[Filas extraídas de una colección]
+ + +

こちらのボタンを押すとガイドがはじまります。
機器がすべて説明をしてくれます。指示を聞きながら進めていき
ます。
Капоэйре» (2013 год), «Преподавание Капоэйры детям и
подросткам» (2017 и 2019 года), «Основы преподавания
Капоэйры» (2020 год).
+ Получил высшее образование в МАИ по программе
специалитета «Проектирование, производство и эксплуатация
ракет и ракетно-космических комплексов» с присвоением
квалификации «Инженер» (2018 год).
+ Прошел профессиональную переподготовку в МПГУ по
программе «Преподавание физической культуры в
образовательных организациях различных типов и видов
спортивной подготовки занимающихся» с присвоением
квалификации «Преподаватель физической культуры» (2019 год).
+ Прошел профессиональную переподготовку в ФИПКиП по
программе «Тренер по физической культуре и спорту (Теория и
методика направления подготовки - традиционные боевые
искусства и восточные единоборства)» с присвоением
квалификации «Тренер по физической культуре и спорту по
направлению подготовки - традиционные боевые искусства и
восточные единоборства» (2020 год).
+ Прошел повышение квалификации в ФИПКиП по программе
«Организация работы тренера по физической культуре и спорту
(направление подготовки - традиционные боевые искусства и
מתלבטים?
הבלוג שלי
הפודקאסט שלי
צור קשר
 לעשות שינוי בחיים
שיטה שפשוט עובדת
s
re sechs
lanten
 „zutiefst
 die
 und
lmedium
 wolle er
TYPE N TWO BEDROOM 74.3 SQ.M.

+ + +

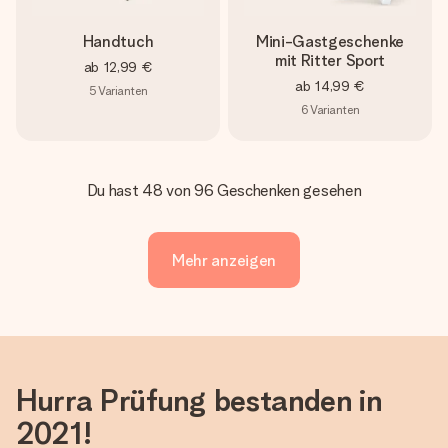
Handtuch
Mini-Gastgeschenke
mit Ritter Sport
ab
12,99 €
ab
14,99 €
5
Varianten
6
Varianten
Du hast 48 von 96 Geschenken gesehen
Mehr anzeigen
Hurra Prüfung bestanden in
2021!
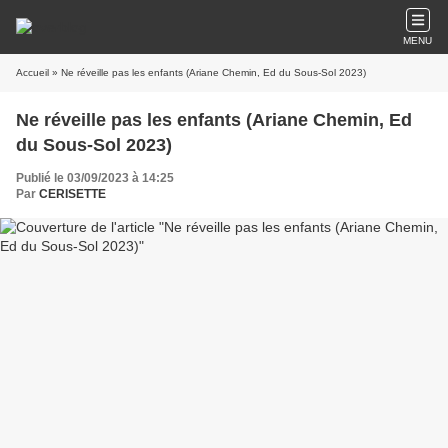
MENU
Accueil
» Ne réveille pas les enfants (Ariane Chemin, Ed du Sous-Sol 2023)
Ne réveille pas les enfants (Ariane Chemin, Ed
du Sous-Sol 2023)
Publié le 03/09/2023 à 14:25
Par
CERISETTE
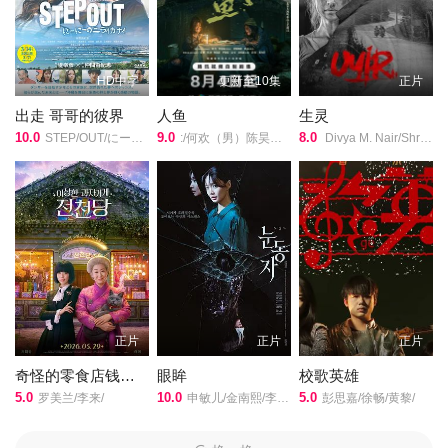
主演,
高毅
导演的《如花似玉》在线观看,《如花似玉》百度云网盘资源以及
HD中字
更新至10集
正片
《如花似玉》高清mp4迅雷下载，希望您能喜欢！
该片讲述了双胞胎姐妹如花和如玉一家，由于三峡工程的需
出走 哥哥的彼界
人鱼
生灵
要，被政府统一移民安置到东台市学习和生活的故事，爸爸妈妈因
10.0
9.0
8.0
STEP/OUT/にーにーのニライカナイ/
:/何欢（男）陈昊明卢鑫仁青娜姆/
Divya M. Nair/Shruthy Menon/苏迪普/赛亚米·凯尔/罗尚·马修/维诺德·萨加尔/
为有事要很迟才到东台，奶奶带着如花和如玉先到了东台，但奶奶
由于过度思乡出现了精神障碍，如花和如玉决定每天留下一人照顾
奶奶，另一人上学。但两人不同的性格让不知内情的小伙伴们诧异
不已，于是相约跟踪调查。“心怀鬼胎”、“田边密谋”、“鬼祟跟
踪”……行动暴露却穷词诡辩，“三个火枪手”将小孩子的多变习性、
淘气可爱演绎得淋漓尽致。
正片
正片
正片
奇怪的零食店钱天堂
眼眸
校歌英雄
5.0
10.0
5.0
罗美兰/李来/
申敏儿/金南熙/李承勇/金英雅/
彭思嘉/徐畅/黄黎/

+ + +

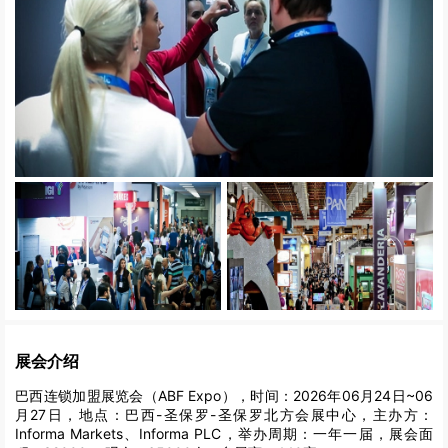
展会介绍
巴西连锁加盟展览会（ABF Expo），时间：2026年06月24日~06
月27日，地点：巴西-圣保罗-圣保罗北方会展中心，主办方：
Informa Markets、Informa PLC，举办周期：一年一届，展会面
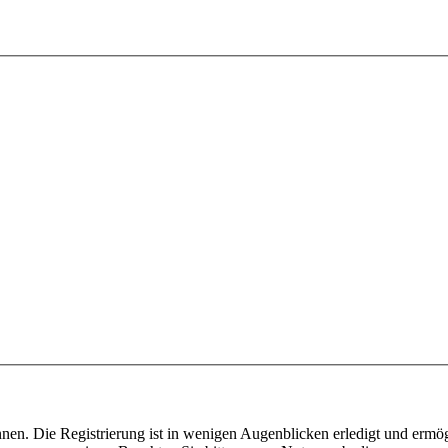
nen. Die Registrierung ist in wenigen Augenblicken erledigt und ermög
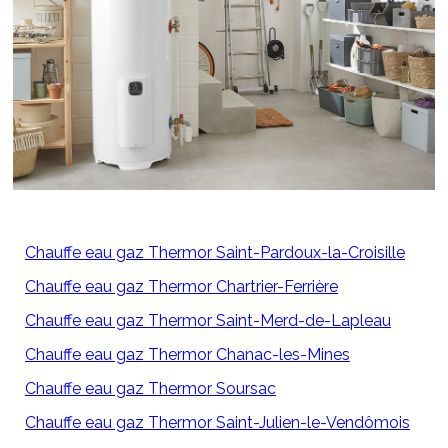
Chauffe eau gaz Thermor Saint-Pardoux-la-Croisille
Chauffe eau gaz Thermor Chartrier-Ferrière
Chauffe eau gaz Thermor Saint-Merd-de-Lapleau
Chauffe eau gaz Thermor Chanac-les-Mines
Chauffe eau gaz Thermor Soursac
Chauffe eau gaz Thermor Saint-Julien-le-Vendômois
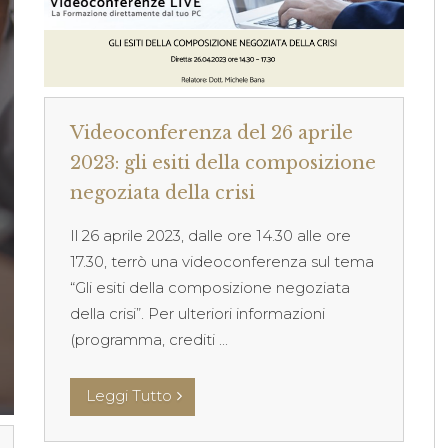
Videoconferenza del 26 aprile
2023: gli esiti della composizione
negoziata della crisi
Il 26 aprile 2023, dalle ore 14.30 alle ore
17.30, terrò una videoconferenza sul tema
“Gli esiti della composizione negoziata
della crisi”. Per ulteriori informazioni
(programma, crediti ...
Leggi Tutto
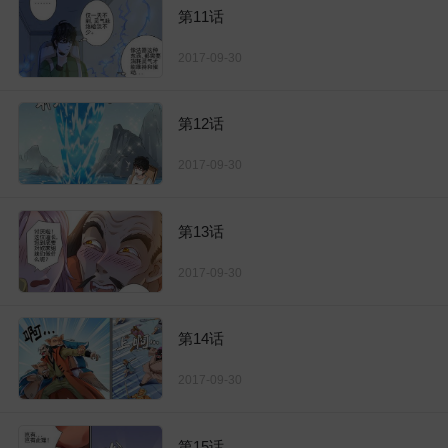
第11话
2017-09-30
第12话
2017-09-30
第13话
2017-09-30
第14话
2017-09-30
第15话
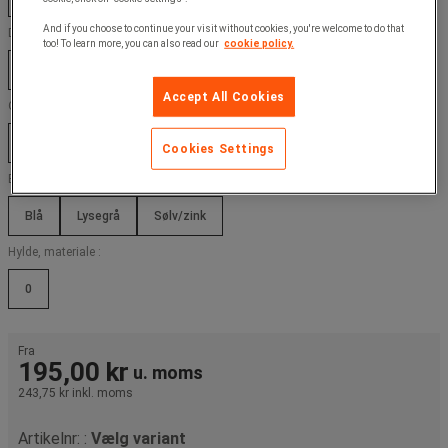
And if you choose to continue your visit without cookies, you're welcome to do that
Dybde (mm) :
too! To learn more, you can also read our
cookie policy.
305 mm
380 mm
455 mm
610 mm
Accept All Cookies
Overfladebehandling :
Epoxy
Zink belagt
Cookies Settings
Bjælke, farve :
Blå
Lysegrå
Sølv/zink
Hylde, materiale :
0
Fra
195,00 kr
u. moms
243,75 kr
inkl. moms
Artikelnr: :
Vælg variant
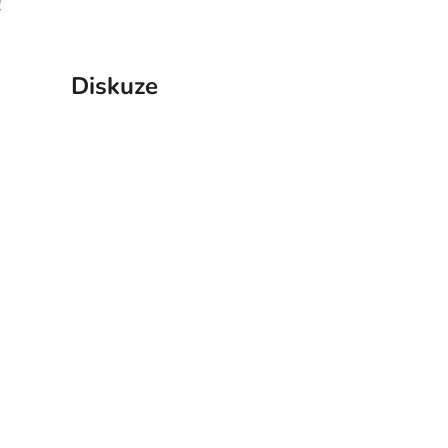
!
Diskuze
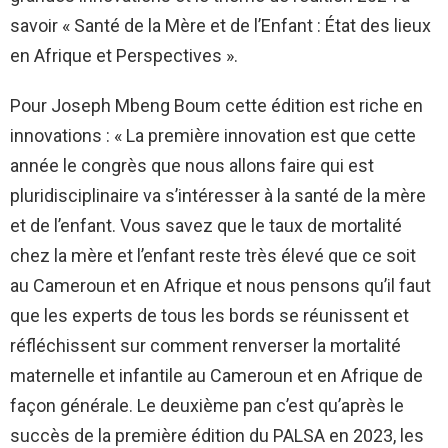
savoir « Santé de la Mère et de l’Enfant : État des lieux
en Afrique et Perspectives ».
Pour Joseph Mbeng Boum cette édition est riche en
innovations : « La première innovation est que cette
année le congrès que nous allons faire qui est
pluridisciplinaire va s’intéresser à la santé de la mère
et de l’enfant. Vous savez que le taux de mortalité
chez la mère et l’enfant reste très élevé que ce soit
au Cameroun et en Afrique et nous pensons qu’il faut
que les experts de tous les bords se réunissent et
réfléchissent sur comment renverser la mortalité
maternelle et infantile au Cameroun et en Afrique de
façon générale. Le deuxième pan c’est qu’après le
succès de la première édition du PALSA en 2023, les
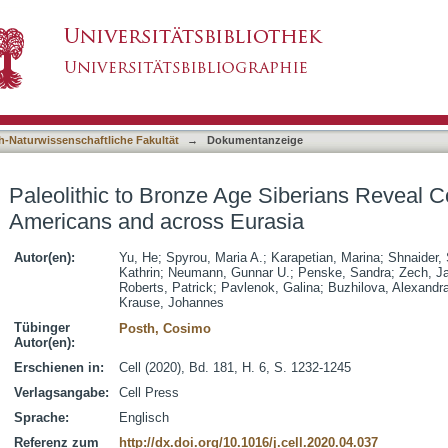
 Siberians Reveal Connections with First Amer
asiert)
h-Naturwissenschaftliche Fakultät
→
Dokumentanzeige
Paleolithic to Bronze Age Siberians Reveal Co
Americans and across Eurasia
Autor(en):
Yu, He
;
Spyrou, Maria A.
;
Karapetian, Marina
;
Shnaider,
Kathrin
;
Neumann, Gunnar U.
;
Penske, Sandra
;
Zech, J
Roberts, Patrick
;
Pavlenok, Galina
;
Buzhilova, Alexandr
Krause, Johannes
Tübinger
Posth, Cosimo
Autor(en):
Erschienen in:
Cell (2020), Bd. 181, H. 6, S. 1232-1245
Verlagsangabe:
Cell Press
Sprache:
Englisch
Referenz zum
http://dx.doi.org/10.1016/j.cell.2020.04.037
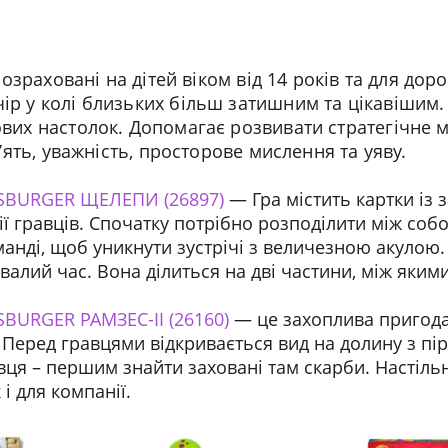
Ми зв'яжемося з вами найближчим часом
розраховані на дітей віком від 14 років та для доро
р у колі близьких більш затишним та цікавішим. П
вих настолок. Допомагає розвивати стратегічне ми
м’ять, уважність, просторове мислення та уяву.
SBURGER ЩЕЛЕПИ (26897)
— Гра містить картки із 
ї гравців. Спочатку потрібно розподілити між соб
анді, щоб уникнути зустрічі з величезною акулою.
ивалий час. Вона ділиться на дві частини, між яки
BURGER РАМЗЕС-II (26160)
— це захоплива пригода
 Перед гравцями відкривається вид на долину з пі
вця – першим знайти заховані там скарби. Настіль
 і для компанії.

+ + +

- [Por hacer]
Selecciona y copia cada línea de las filas que contenga la palabra "cette".

- [Solución]
Pour Joseph Mbeng Boum cette édition est riche en
innovations : « La première innovation est que cette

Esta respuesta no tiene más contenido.